How do you tell the family members of a critically ill patient that their loved one is going to die because there are no antibiotics left to treat the patient’s infection?  In the 21st century, doctors are not supposed to have to say things like this to patients or their families.

Ever since the discovery of penicillin in 1940, patients have expected a pill or an intravenous injection to cure their infections. But our hubris as a society with respect to antibiotics has been exposed by the rise of antibiotic-resistant “superbugs.”
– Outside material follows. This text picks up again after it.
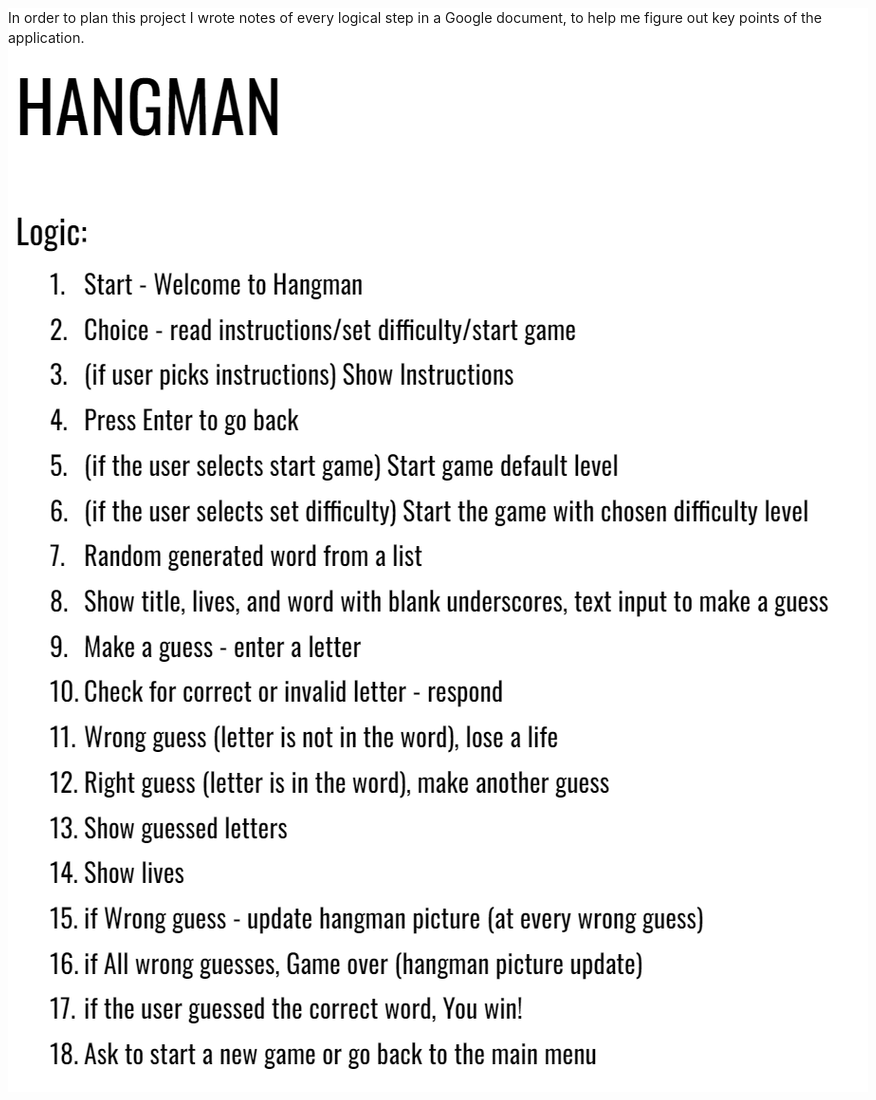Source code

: In order to plan this project I wrote notes of every logical step in a Google document, to help me figure out key points of the application.

![Logic](assets/readme/logic.png)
The Centers for Disease Control and Prevention (CDC) recently issued a new study, entitled “Antibiotic resistance threats in the United States, 2013,” reporting that at least 2 million people become infected with bacteria that are highly resistant to antibiotics and at least 23,000 people die each year as a direct result of these infections. These estimates are highly conservative.  Many more people die from other conditions that were complicated by an antibiotic-resistant infection.

Meantime, we have ever-decreasing new weapons to wage the war against such infections because the availability of new antibiotics is down by more than 90% since 1983.

Interventions are needed to encourage investment in new antibiotics, to prevent the infections in the first place, to slow the spread of resistance and to discover new ways to attack microbes without driving resistance.

A major reason for the “market failure” of antibiotics is that they are taken for short periods of time, so they have a lower return on investment than drugs that are taken for years (such as cholesterol-lowering drugs).  The Food and Drug Administration can help reverse the market failure by adopting new regulatory approaches to encourage development of critically needed new antibiotics.